| ASSIGNED TASK |
The stretch from the line with "<source format=gbr>" through the line with "X204247000Y-61865800D03*" in the records below: write it out exactly, and nothing else.

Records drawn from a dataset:
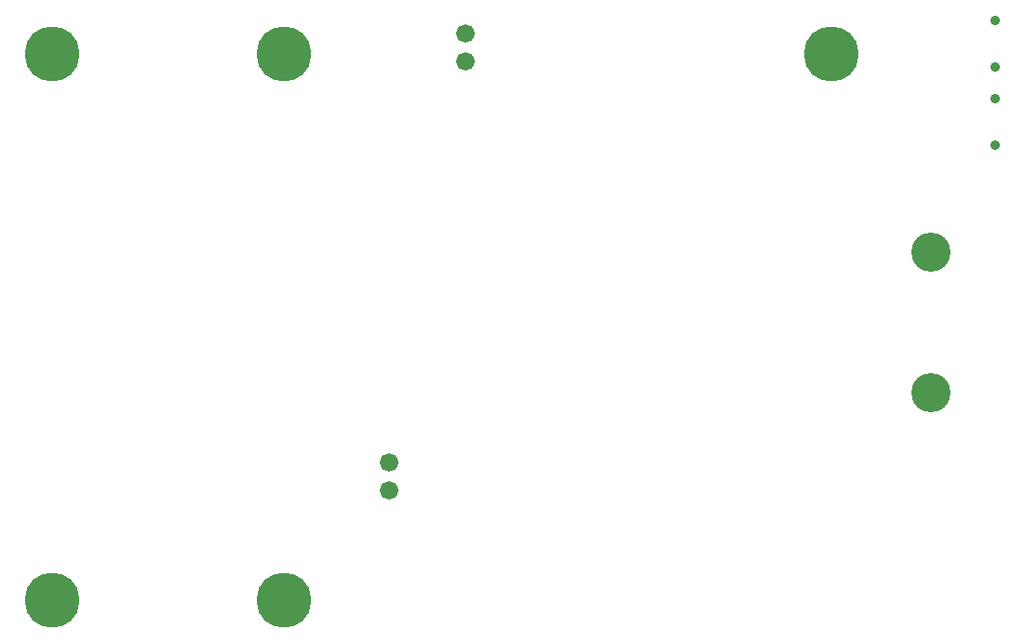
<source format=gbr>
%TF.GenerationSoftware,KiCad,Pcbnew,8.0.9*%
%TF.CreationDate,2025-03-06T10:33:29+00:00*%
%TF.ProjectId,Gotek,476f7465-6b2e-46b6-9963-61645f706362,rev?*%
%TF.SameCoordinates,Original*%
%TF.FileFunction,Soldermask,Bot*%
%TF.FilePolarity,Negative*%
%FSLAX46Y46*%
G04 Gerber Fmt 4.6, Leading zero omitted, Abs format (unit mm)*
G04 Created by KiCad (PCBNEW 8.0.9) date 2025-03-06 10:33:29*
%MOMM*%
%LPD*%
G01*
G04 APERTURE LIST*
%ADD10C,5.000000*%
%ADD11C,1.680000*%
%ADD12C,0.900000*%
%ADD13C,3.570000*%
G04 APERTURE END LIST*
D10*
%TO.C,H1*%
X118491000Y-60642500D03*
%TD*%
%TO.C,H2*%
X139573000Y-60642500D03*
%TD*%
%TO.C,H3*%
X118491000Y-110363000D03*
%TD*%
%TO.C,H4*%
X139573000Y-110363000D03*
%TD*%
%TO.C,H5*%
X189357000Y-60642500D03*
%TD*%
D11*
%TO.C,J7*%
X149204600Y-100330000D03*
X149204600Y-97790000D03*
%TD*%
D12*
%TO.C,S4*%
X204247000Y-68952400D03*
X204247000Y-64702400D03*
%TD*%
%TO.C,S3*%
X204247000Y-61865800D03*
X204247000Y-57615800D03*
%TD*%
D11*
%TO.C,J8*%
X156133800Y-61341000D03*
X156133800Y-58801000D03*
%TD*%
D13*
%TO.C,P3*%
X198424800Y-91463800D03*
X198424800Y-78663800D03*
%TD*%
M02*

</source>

==

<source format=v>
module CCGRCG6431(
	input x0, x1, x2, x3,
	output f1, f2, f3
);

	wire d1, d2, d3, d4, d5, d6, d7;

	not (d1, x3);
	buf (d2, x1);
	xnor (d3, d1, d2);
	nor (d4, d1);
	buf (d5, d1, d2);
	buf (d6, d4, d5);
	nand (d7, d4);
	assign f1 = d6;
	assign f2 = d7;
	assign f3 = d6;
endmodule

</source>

| RESPONSE BELOW |
<source format=gbr>
%TF.GenerationSoftware,KiCad,Pcbnew,8.0.9*%
%TF.CreationDate,2025-03-06T10:33:29+00:00*%
%TF.ProjectId,Gotek,476f7465-6b2e-46b6-9963-61645f706362,rev?*%
%TF.SameCoordinates,Original*%
%TF.FileFunction,Soldermask,Bot*%
%TF.FilePolarity,Negative*%
%FSLAX46Y46*%
G04 Gerber Fmt 4.6, Leading zero omitted, Abs format (unit mm)*
G04 Created by KiCad (PCBNEW 8.0.9) date 2025-03-06 10:33:29*
%MOMM*%
%LPD*%
G01*
G04 APERTURE LIST*
%ADD10C,5.000000*%
%ADD11C,1.680000*%
%ADD12C,0.900000*%
%ADD13C,3.570000*%
G04 APERTURE END LIST*
D10*
%TO.C,H1*%
X118491000Y-60642500D03*
%TD*%
%TO.C,H2*%
X139573000Y-60642500D03*
%TD*%
%TO.C,H3*%
X118491000Y-110363000D03*
%TD*%
%TO.C,H4*%
X139573000Y-110363000D03*
%TD*%
%TO.C,H5*%
X189357000Y-60642500D03*
%TD*%
D11*
%TO.C,J7*%
X149204600Y-100330000D03*
X149204600Y-97790000D03*
%TD*%
D12*
%TO.C,S4*%
X204247000Y-68952400D03*
X204247000Y-64702400D03*
%TD*%
%TO.C,S3*%
X204247000Y-61865800D03*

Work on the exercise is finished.